WHAT THE TASK ASKS | Omitting every picture, output the records below exactly, please.

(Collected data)

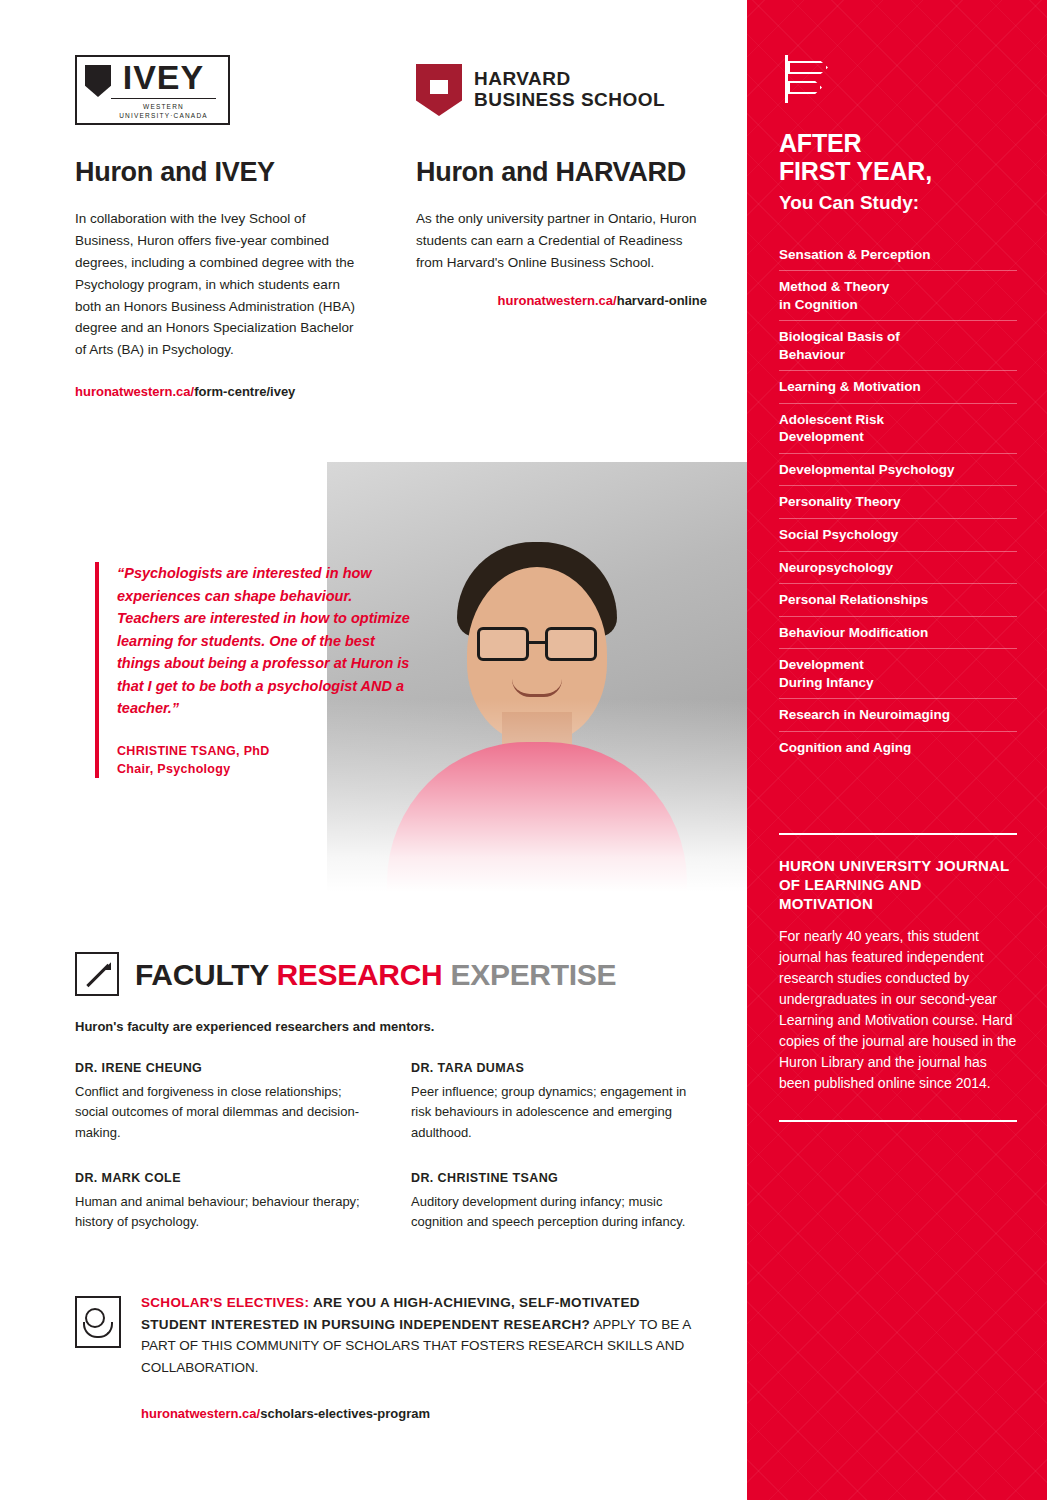IVEY WESTERN UNIVERSITY·CANADA
Huron and IVEY
In collaboration with the Ivey School of Business, Huron offers five-year combined degrees, including a combined degree with the Psychology program, in which students earn both an Honors Business Administration (HBA) degree and an Honors Specialization Bachelor of Arts (BA) in Psychology.
huronatwestern.ca/form-centre/ivey
HARVARD
BUSINESS SCHOOL
Huron and HARVARD
As the only university partner in Ontario, Huron students can earn a Credential of Readiness from Harvard's Online Business School.
huronatwestern.ca/harvard-online
“Psychologists are interested in how experiences can shape behaviour. Teachers are interested in how to optimize learning for students. One of the best things about being a professor at Huron is that I get to be both a psychologist AND a teacher.”
CHRISTINE TSANG, PhD
Chair, Psychology
FACULTY RESEARCH EXPERTISE
Huron's faculty are experienced researchers and mentors.
DR. IRENE CHEUNG
Conflict and forgiveness in close relationships; social outcomes of moral dilemmas and decision-making.
DR. TARA DUMAS
Peer influence; group dynamics; engagement in risk behaviours in adolescence and emerging adulthood.
DR. MARK COLE
Human and animal behaviour; behaviour therapy; history of psychology.
DR. CHRISTINE TSANG
Auditory development during infancy; music cognition and speech perception during infancy.
SCHOLAR'S ELECTIVES: ARE YOU A HIGH-ACHIEVING, SELF-MOTIVATED STUDENT INTERESTED IN PURSUING INDEPENDENT RESEARCH? APPLY TO BE A PART OF THIS COMMUNITY OF SCHOLARS THAT FOSTERS RESEARCH SKILLS AND COLLABORATION.
huronatwestern.ca/scholars-electives-program
AFTER
FIRST YEAR,
You Can Study:
Sensation & Perception
Method & Theory
in Cognition
Biological Basis of
Behaviour
Learning & Motivation
Adolescent Risk
Development
Developmental Psychology
Personality Theory
Social Psychology
Neuropsychology
Personal Relationships
Behaviour Modification
Development
During Infancy
Research in Neuroimaging
Cognition and Aging
HURON UNIVERSITY JOURNAL OF LEARNING AND MOTIVATION
For nearly 40 years, this student journal has featured independent research studies conducted by undergraduates in our second-year Learning and Motivation course. Hard copies of the journal are housed in the Huron Library and the journal has been published online since 2014.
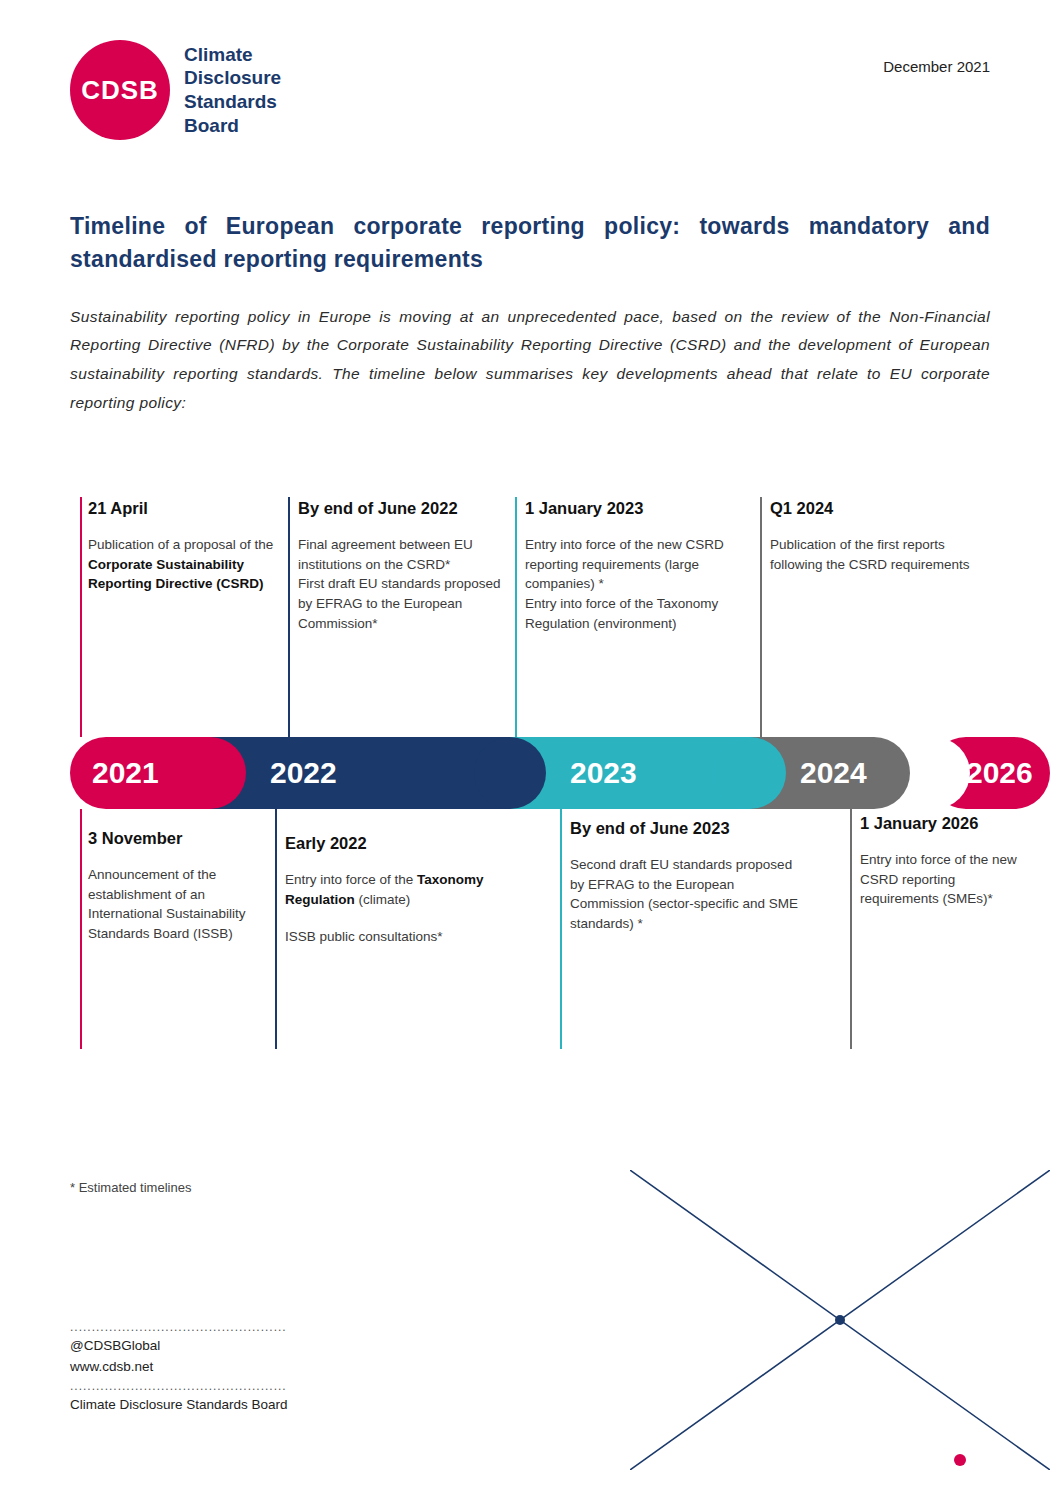CDSB
Climate
Disclosure
Standards
Board
December 2021
Timeline of European corporate reporting policy: towards mandatory and standardised reporting requirements
Sustainability reporting policy in Europe is moving at an unprecedented pace, based on the review of the Non-Financial Reporting Directive (NFRD) by the Corporate Sustainability Reporting Directive (CSRD) and the development of European sustainability reporting standards. The timeline below summarises key developments ahead that relate to EU corporate reporting policy:
21 April
Publication of a proposal of the Corporate Sustainability Reporting Directive (CSRD)
By end of June 2022
Final agreement between EU institutions on the CSRD*
First draft EU standards proposed by EFRAG to the European Commission*
1 January 2023
Entry into force of the new CSRD reporting requirements (large companies) *
Entry into force of the Taxonomy Regulation (environment)
Q1 2024
Publication of the first reports following the CSRD requirements
2021
2022
2023
2024
2026
3 November
Announcement of the establishment of an International Sustainability Standards Board (ISSB)
Early 2022
Entry into force of the Taxonomy Regulation (climate)
ISSB public consultations*
By end of June 2023
Second draft EU standards proposed by EFRAG to the European Commission (sector-specific and SME standards) *
1 January 2026
Entry into force of the new CSRD reporting requirements (SMEs)*
* Estimated timelines
..................................................
@CDSBGlobal
www.cdsb.net
..................................................
Climate Disclosure Standards Board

WRITTEN RESPONSE |
IVEY WESTERN UNIVERSITY·CANADA
Huron and IVEY
In collaboration with the Ivey School of Business, Huron offers five-year combined degrees, including a combined degree with the Psychology program, in which students earn both an Honors Business Administration (HBA) degree and an Honors Specialization Bachelor of Arts (BA) in Psychology.
huronatwestern.ca/form-centre/ivey
HARVARD
BUSINESS SCHOOL
Huron and HARVARD
As the only university partner in Ontario, Huron students can earn a Credential of Readiness from Harvard's Online Business School.
huronatwestern.ca/harvard-online
“Psychologists are interested in how experiences can shape behaviour. Teachers are interested in how to optimize learning for students. One of the best things about being a professor at Huron is that I get to be both a psychologist AND a teacher.”
CHRISTINE TSANG, PhD
Chair, Psychology
FACULTY RESEARCH EXPERTISE
Huron's faculty are experienced researchers and mentors.
DR. IRENE CHEUNG
Conflict and forgiveness in close relationships; social outcomes of moral dilemmas and decision-making.
DR. TARA DUMAS
Peer influence; group dynamics; engagement in risk behaviours in adolescence and emerging adulthood.
DR. MARK COLE
Human and animal behaviour; behaviour therapy; history of psychology.
DR. CHRISTINE TSANG
Auditory development during infancy; music cognition and speech perception during infancy.
SCHOLAR'S ELECTIVES: ARE YOU A HIGH-ACHIEVING, SELF-MOTIVATED STUDENT INTERESTED IN PURSUING INDEPENDENT RESEARCH? APPLY TO BE A PART OF THIS COMMUNITY OF SCHOLARS THAT FOSTERS RESEARCH SKILLS AND COLLABORATION.
huronatwestern.ca/scholars-electives-program
AFTER
FIRST YEAR,
You Can Study:
Sensation & Perception
Method & Theory
in Cognition
Biological Basis of
Behaviour
Learning & Motivation
Adolescent Risk
Development
Developmental Psychology
Personality Theory
Social Psychology
Neuropsychology
Personal Relationships
Behaviour Modification
Development
During Infancy
Research in Neuroimaging
Cognition and Aging
HURON UNIVERSITY JOURNAL OF LEARNING AND MOTIVATION
For nearly 40 years, this student journal has featured independent research studies conducted by undergraduates in our second-year Learning and Motivation course. Hard copies of the journal are housed in the Huron Library and the journal has been published online since 2014.
CDSB
Climate
Disclosure
Standards
Board
December 2021
Timeline of European corporate reporting policy: towards mandatory and standardised reporting requirements
Sustainability reporting policy in Europe is moving at an unprecedented pace, based on the review of the Non-Financial Reporting Directive (NFRD) by the Corporate Sustainability Reporting Directive (CSRD) and the development of European sustainability reporting standards. The timeline below summarises key developments ahead that relate to EU corporate reporting policy:
21 April
Publication of a proposal of the Corporate Sustainability Reporting Directive (CSRD)
By end of June 2022
Final agreement between EU institutions on the CSRD*
First draft EU standards proposed by EFRAG to the European Commission*
1 January 2023
Entry into force of the new CSRD reporting requirements (large companies) *
Entry into force of the Taxonomy Regulation (environment)
Q1 2024
Publication of the first reports following the CSRD requirements
2021
2022
2023
2024
2026
3 November
Announcement of the establishment of an International Sustainability Standards Board (ISSB)
Early 2022
Entry into force of the Taxonomy Regulation (climate)
ISSB public consultations*
By end of June 2023
Second draft EU standards proposed by EFRAG to the European Commission (sector-specific and SME standards) *
1 January 2026
Entry into force of the new CSRD reporting requirements (SMEs)*
* Estimated timelines
..................................................
@CDSBGlobal
www.cdsb.net
..................................................
Climate Disclosure Standards Board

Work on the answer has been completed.